Depending on your internet connection, it takes a few seconds to download the content and open the Database Builder (figure 15.5).
Assemblies that match the criteria from the Download Custom Microbial Reference Database tool will be pre-selected, indicated by a "Yes" in the Included column.
The Database Builder table contains additional columns with metadata based on information from GenBank, http:///www.ncbi.nlm.nih.gov/genbank/.html. Use the Database Builder functionality described below to customize and define the reference set to be downloaded.
Use the filtering options located at the top right to filter the table. For information on how to use the simple and advanced table filters, see http://resources.qiagenbioinformatics.com/manuals/clcgenomicsworkbench/current/index.php?manual=Filtering_tables.html.
From the Side Panel on the right, the following option is available:
- Aggregate rows on taxonomy. Aggregates results by the selected taxonomic level, e.g. Order.
Below the table you find buttons for quick selection, including or excluding rows, and download of selected reference subset:
- Quick selection. For selection of one of the following predefined subsets, based on information in the Assembly Status, Chromosomal scaffolds, and In RefSeq columns:
- Single scaffold complete genomes in RefSeq. Complete genomes with Chromosomal scaffolds= 1; In RefSeq= Yes.
- Complete genomes in RefSeq. Complete genomes with In RefSeq= Yes.
- All complete genomes. Any Complete genome.
- Include and Exclude. Includes or excludes the selected rows from the subset selection.

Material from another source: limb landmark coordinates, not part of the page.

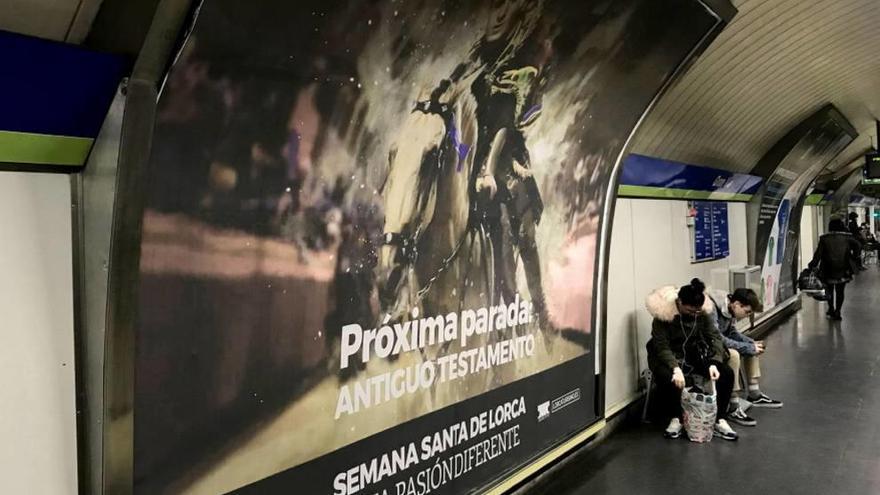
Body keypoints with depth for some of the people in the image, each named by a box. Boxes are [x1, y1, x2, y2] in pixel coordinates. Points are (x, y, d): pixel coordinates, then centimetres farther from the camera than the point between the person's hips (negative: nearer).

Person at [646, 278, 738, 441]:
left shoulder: (703, 311, -10)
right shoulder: (664, 312, -23)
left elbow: (714, 336, -9)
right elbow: (661, 346, -24)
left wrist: (714, 363, -25)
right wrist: (675, 368, -39)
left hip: (694, 355, 5)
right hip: (667, 357, -4)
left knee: (727, 373, -15)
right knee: (668, 378, -36)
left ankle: (719, 420, -1)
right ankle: (675, 419, -10)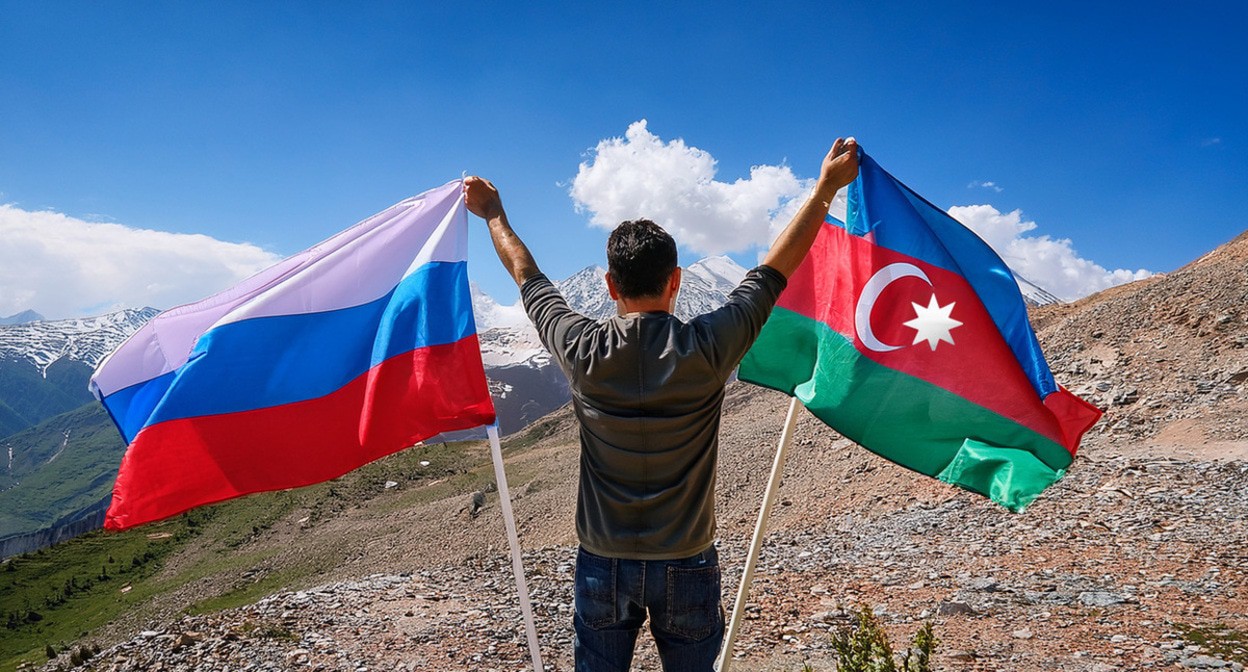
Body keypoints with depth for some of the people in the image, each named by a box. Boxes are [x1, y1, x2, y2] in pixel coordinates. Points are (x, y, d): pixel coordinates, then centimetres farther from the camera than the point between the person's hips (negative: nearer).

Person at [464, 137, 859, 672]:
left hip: (603, 567, 1)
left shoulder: (583, 352, -14)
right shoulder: (705, 349, -17)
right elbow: (775, 268, -5)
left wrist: (493, 214, 21)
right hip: (686, 567, 0)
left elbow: (529, 279, 4)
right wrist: (826, 187, 8)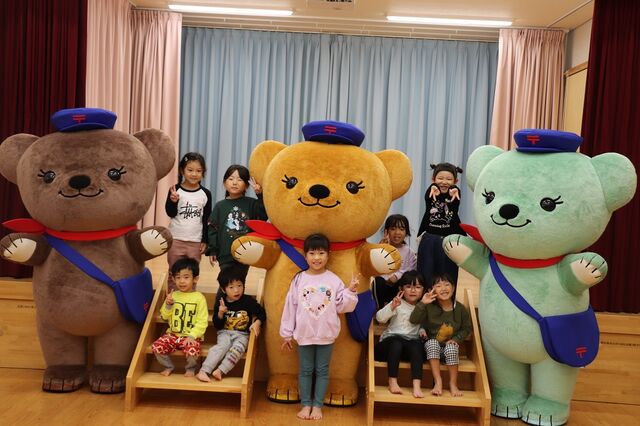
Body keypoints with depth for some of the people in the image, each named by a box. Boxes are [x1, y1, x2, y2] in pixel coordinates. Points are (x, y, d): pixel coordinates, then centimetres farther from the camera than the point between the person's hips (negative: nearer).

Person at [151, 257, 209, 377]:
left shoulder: (199, 298, -7)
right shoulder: (173, 295, 6)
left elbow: (202, 322, -9)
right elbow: (165, 316, 11)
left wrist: (192, 335, -20)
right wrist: (168, 305, -7)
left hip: (191, 336, -4)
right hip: (173, 334, 4)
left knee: (192, 351, -32)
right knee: (156, 347, -18)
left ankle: (190, 368, 4)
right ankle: (168, 366, 11)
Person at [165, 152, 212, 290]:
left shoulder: (205, 194, -1)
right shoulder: (175, 190, -5)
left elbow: (207, 220, 3)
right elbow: (170, 213, -7)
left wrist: (205, 240, 2)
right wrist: (173, 201, -26)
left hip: (196, 241, 1)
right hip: (176, 239, -1)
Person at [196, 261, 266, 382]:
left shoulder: (248, 301, -1)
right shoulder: (220, 302, 2)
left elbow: (261, 313, 7)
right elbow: (217, 325, 3)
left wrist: (257, 323, -13)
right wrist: (220, 313, -17)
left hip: (242, 334, 0)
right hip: (225, 333, 0)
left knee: (238, 348, -31)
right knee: (222, 346, -30)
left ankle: (220, 371, -33)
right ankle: (203, 371, -36)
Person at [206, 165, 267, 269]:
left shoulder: (251, 203, 1)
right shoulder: (220, 206, 3)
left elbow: (263, 215, -14)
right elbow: (213, 228, 3)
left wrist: (260, 195, -24)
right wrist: (212, 250, -2)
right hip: (225, 254, 0)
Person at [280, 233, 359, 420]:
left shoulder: (334, 280, -4)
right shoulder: (299, 279, -3)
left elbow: (342, 306, -3)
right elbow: (290, 307, 1)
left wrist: (351, 291, -16)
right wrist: (286, 334, 3)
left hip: (326, 335, 0)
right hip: (304, 334, 0)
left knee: (322, 371, 10)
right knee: (305, 370, 11)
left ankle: (317, 405, 23)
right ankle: (306, 404, 25)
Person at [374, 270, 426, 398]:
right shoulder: (398, 304, 2)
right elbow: (380, 318, -12)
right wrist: (392, 306, -28)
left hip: (411, 341, 2)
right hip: (391, 339, -2)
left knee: (417, 345, -32)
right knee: (396, 342, -36)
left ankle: (416, 385, -38)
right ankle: (392, 381, -31)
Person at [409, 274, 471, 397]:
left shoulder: (460, 308, -6)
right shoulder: (429, 307, -11)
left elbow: (466, 328, 6)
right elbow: (413, 320, -21)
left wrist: (456, 339, -11)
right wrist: (422, 303, -32)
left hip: (450, 345, 0)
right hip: (432, 345, 0)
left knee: (451, 348, -31)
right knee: (432, 343, -32)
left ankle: (453, 383, -15)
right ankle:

- Reset selection. Reset selection to match criteria specified in Download Custom Microbial Reference Database wizard.
- Download selection. For download of the selected reference subset. Brings up a dialog with the following options (figure 15.6):
- Include all annotation tracks. Will include CDS, gene, etc. annotations in the downloaded database. The annotations are not needed for taxonomic profiling, but may be required for other applications such as creating MLST schemes.
- Minimum contig length. The minimum length of sequences to be included in the database.
The dialog provides an estimate of the memory and disk requirements needed to later run the Taxonomic Profiling tool with the database you are about to download.